[People photos with keypoints]
────────

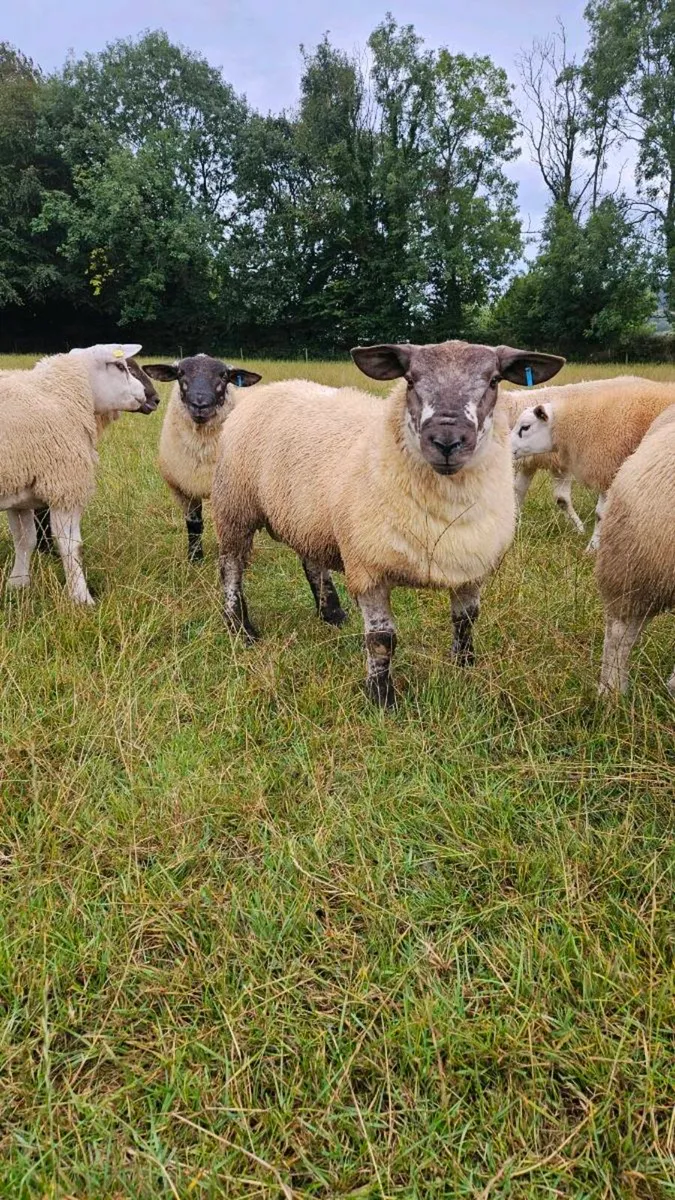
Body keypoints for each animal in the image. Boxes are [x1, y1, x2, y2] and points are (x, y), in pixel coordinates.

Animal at [143, 355, 262, 561]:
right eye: (180, 373)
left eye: (224, 376)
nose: (200, 405)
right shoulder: (184, 487)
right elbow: (194, 524)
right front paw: (195, 558)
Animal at [211, 340, 565, 706]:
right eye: (409, 379)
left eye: (494, 380)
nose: (446, 441)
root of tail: (274, 387)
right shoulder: (368, 568)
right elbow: (382, 640)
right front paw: (381, 697)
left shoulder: (471, 568)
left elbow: (465, 622)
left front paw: (465, 669)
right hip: (234, 507)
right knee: (231, 566)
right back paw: (240, 627)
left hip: (308, 517)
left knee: (311, 561)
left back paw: (331, 613)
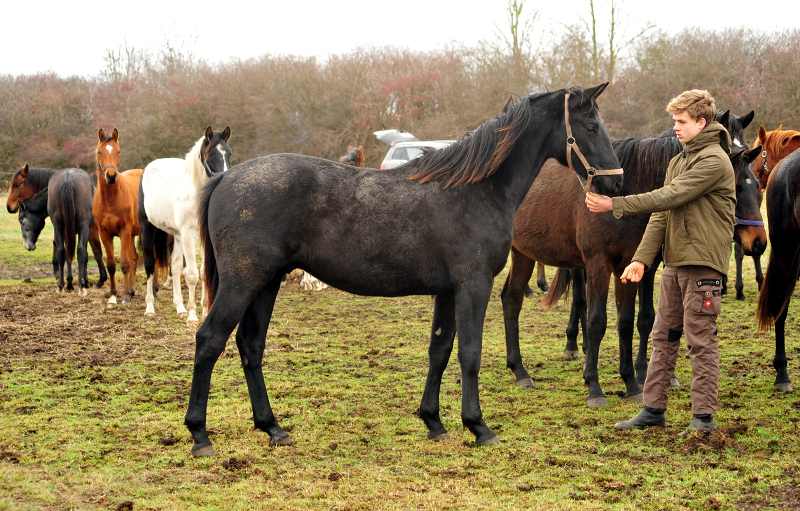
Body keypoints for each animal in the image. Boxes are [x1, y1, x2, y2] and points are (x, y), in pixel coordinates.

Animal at [94, 129, 144, 308]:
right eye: (99, 152)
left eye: (118, 151)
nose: (111, 176)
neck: (110, 199)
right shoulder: (104, 233)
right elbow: (111, 265)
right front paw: (113, 296)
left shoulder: (124, 231)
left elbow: (124, 263)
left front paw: (125, 297)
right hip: (133, 234)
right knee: (135, 258)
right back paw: (132, 290)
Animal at [138, 126, 230, 322]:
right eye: (211, 153)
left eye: (229, 153)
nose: (224, 178)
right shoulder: (189, 234)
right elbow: (192, 275)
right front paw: (193, 316)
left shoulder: (202, 235)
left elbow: (203, 272)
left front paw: (204, 310)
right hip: (147, 229)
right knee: (150, 264)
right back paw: (149, 308)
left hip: (177, 235)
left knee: (174, 265)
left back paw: (180, 308)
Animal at [186, 84, 624, 456]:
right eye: (590, 126)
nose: (616, 184)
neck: (476, 189)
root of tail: (226, 178)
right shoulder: (473, 285)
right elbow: (470, 353)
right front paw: (478, 426)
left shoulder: (447, 291)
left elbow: (440, 351)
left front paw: (434, 421)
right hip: (244, 282)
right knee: (210, 340)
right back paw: (200, 435)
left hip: (266, 284)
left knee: (250, 346)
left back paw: (272, 427)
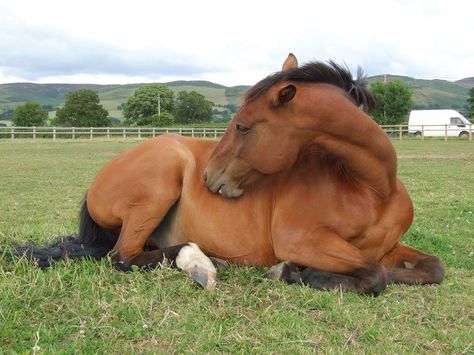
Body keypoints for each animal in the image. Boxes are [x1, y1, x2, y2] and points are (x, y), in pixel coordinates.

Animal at [15, 53, 444, 298]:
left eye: (242, 126)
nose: (208, 178)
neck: (369, 189)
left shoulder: (388, 248)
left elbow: (431, 268)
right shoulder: (301, 240)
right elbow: (374, 275)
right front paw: (295, 272)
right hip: (158, 187)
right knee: (122, 257)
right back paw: (200, 263)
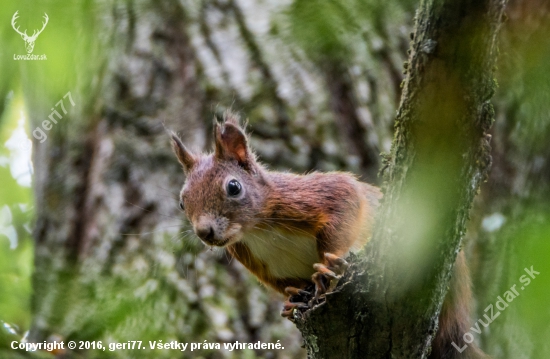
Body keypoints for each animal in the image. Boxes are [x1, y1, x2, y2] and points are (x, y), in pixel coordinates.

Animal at [171, 111, 484, 358]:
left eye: (233, 187)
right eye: (182, 202)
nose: (205, 232)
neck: (257, 232)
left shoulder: (309, 198)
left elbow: (344, 201)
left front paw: (329, 268)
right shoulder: (256, 260)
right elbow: (285, 284)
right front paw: (294, 299)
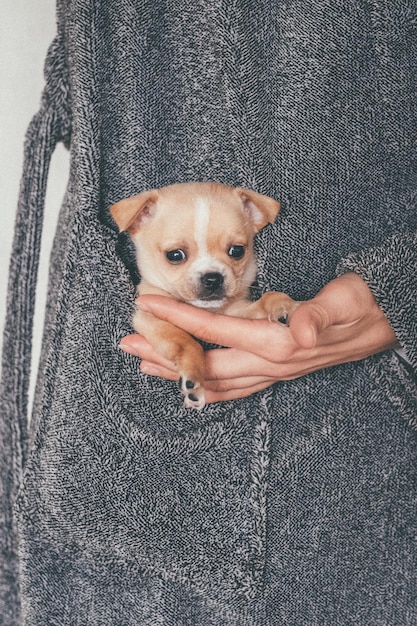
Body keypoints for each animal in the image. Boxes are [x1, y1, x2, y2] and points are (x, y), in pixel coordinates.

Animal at [112, 180, 298, 408]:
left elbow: (261, 302)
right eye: (175, 255)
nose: (212, 278)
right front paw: (194, 378)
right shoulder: (149, 316)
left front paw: (280, 303)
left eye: (237, 251)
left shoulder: (235, 312)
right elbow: (186, 341)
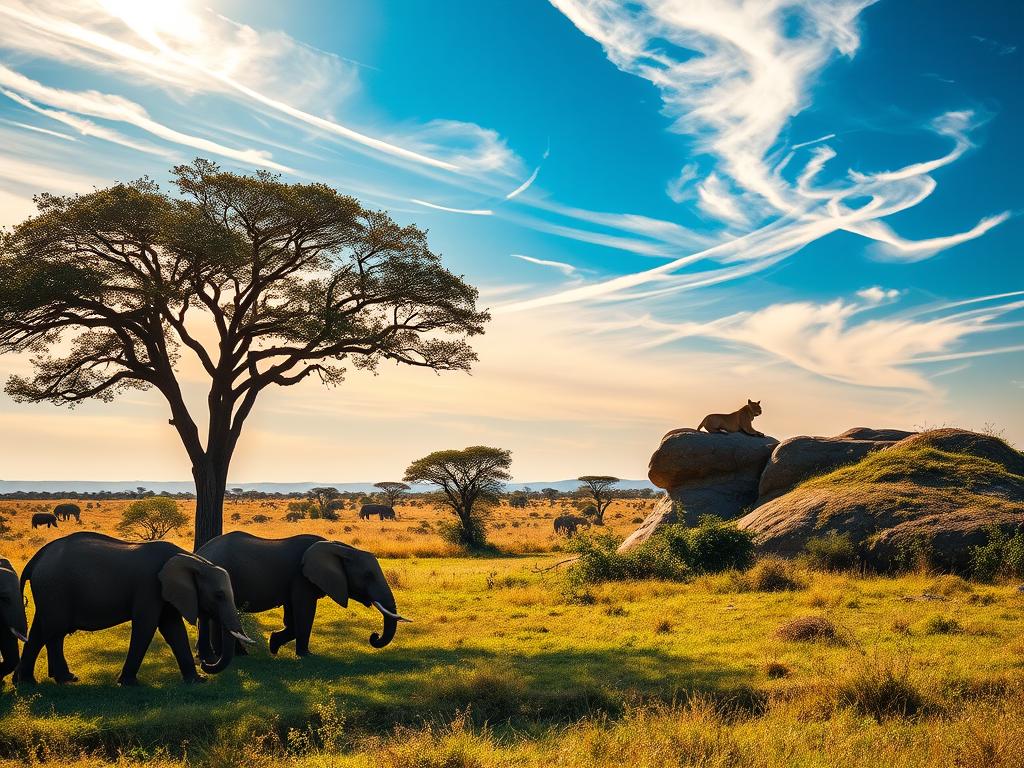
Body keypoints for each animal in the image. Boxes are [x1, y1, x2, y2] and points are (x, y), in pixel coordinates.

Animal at [14, 532, 252, 686]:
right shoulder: (150, 586)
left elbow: (173, 629)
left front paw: (196, 681)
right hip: (55, 588)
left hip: (48, 591)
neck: (194, 561)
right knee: (55, 631)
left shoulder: (166, 591)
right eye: (219, 595)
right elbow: (146, 626)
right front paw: (128, 683)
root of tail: (36, 559)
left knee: (39, 631)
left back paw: (25, 682)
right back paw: (67, 679)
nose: (204, 662)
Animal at [196, 532, 408, 661]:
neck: (340, 548)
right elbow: (304, 611)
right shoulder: (302, 578)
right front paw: (307, 656)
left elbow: (292, 617)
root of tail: (199, 552)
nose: (374, 636)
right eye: (368, 575)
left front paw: (274, 644)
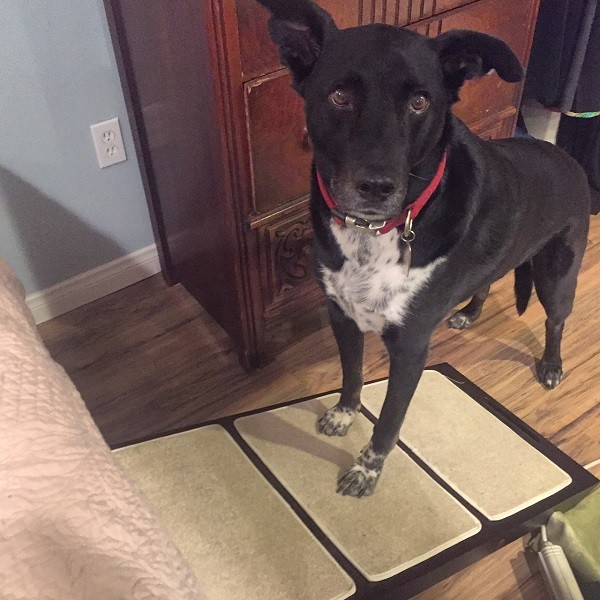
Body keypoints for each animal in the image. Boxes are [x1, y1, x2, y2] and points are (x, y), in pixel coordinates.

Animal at [255, 0, 588, 496]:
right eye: (339, 96)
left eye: (419, 102)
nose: (376, 187)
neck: (373, 233)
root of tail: (571, 161)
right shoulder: (341, 315)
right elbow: (351, 374)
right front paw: (343, 414)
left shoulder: (411, 348)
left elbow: (389, 421)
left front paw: (366, 471)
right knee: (486, 282)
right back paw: (470, 313)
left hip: (557, 275)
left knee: (556, 320)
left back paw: (550, 365)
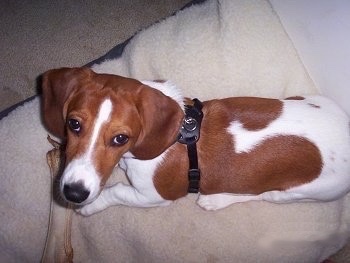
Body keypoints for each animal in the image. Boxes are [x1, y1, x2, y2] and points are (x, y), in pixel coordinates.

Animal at [41, 67, 350, 217]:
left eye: (120, 138)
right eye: (74, 124)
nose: (73, 193)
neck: (178, 134)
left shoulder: (154, 196)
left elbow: (116, 191)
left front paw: (90, 205)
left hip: (298, 192)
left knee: (262, 195)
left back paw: (215, 200)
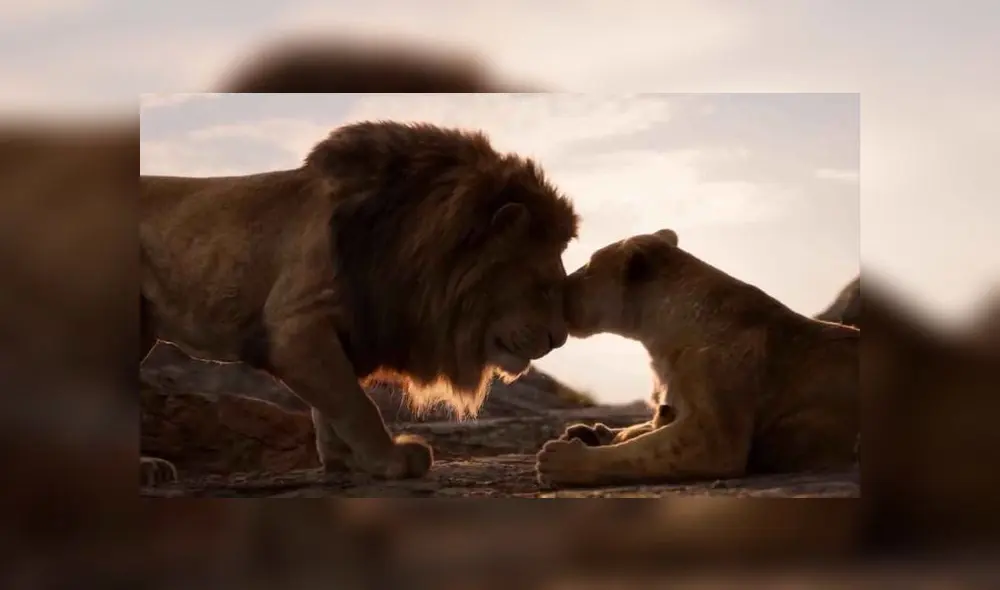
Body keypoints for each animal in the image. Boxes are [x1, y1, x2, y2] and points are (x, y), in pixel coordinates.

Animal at [141, 121, 578, 484]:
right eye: (543, 286)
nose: (559, 339)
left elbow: (333, 407)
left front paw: (346, 461)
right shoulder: (295, 326)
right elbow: (356, 404)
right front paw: (390, 461)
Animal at [536, 228, 859, 488]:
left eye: (588, 267)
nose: (558, 288)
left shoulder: (714, 432)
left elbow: (640, 451)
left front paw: (558, 458)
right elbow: (642, 431)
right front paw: (589, 432)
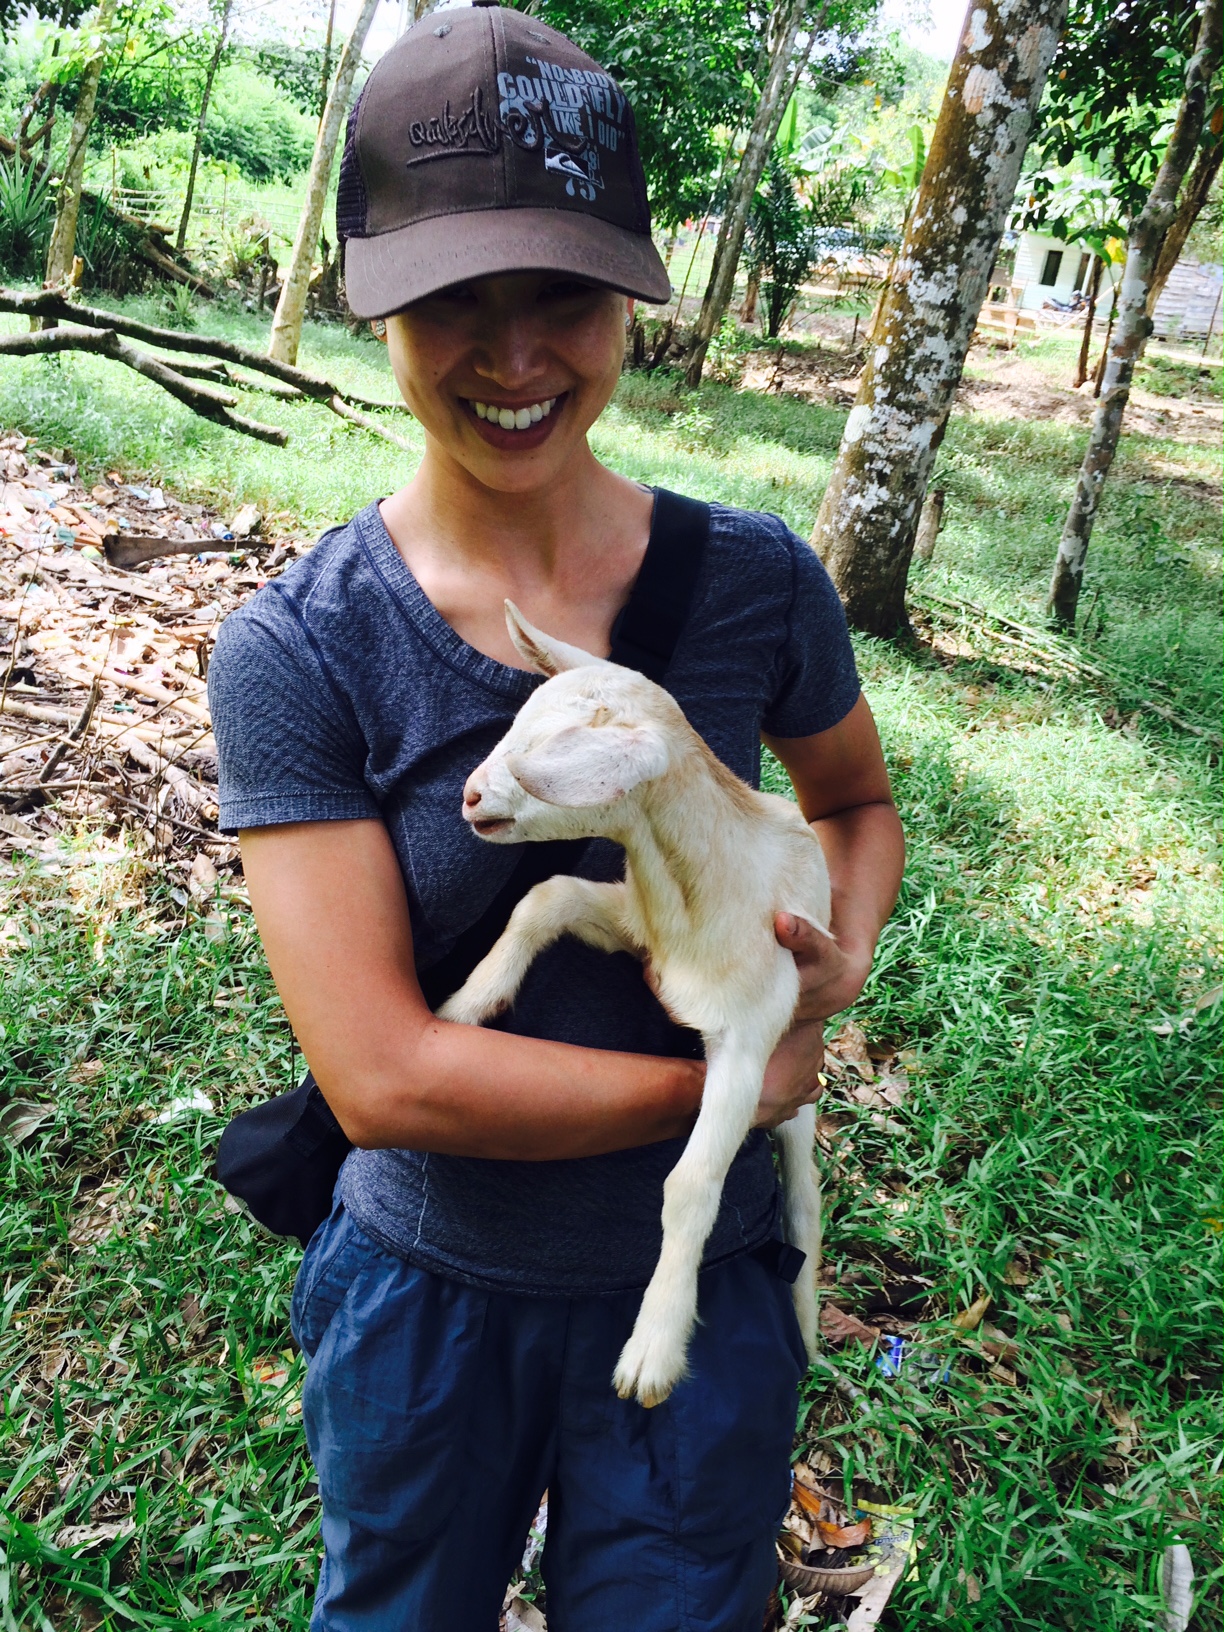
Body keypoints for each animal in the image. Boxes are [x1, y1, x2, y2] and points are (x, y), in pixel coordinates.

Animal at [437, 602, 830, 1407]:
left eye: (554, 755)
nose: (472, 795)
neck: (699, 895)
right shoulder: (639, 929)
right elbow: (545, 895)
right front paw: (469, 1002)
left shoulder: (752, 1037)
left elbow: (692, 1184)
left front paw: (653, 1348)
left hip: (802, 1096)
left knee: (805, 1197)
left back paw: (806, 1330)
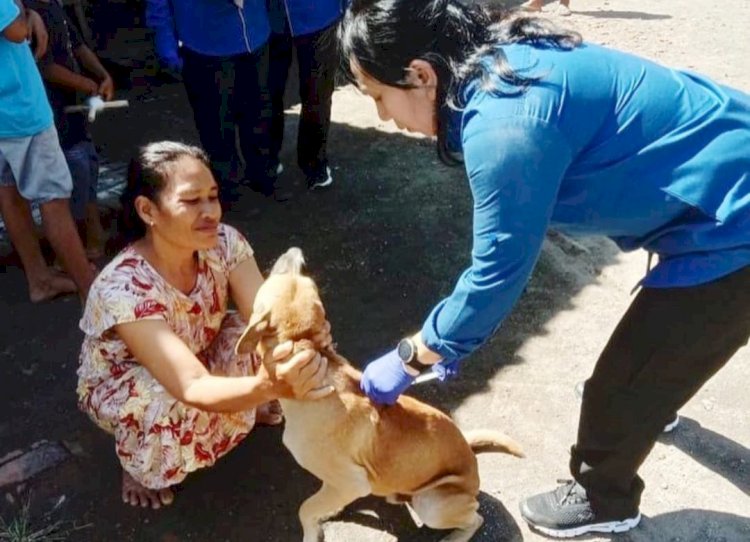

────────

Task
Using the records above, return word for word the lines that begin at the one containing "left shoulder: (309, 198)" and end at the one containing "left elbow: (389, 421)", both of them included and no pictures.

Written answer
left shoulder: (309, 198)
left elbow: (344, 201)
left front paw: (329, 268)
right shoulder: (256, 260)
right elbow: (285, 284)
right front paw: (294, 299)
Body keypoints for each animal in the image. Boxes are [x1, y1, x2, y2] and points are (x, y), in pixel coordinates.

Animal at [112, 180, 298, 408]:
left elbow: (261, 302)
right eye: (175, 255)
nose: (212, 278)
right front paw: (194, 378)
right shoulder: (149, 316)
left front paw: (280, 303)
left eye: (237, 251)
left shoulder: (235, 312)
right elbow: (186, 341)
Body keypoints for each animal in the image. Boxes are [x1, y1, x2, y2] and points are (x, y), in pixel coordinates.

Animal at [14, 532, 252, 686]:
right shoulder: (150, 586)
left elbow: (173, 629)
left front paw: (196, 681)
right hip: (55, 588)
left hip: (48, 591)
neck: (194, 561)
right knee: (55, 631)
left shoulder: (166, 591)
right eye: (219, 595)
right elbow: (146, 626)
right front paw: (128, 683)
root of tail: (36, 559)
left knee: (39, 631)
left back paw: (25, 682)
right back paw: (67, 679)
nose: (204, 662)
Animal at [196, 532, 408, 661]:
neck: (340, 548)
right elbow: (304, 611)
right shoulder: (302, 578)
right front paw: (307, 656)
left elbow: (292, 617)
root of tail: (199, 552)
nose: (374, 636)
right eye: (368, 575)
left front paw: (274, 644)
Body keypoints for each animal in the image. Boxes are [x1, y1, x2, y2] and points are (x, y), in pixel coordinates.

Animal at [255, 0, 588, 496]:
right eye: (339, 96)
left eye: (419, 102)
nose: (376, 187)
neck: (373, 233)
root of tail: (571, 161)
right shoulder: (341, 315)
right elbow: (351, 374)
right front paw: (343, 414)
left shoulder: (411, 348)
left elbow: (389, 421)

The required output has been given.